### Problem details
In the entries below, find the line with "oportunidade de participar de dois cursos de" and the line with "Technical Writing com". Reproduce those two lines and every line between them exactly, and nothing more.
━━━━━━━━━━━━━━━━━━━━
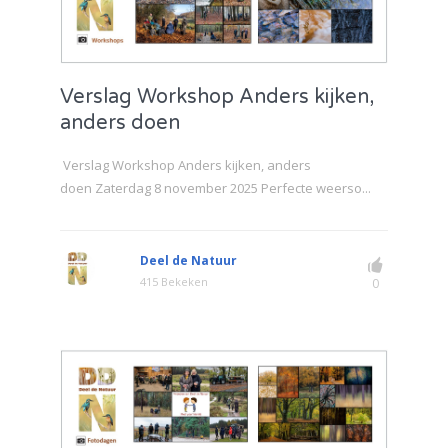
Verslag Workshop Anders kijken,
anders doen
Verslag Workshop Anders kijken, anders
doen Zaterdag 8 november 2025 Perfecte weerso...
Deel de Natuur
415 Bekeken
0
━━━━━━━━━━━━━━━━━━━━
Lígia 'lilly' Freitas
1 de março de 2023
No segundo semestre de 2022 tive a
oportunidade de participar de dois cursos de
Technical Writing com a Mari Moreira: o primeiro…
━━━━━━━━━━━━━━━━━━━━
### Answer for this exercise
oportunidade de participar de dois cursos de
Technical Writing com a Mari Moreira: o primeiro…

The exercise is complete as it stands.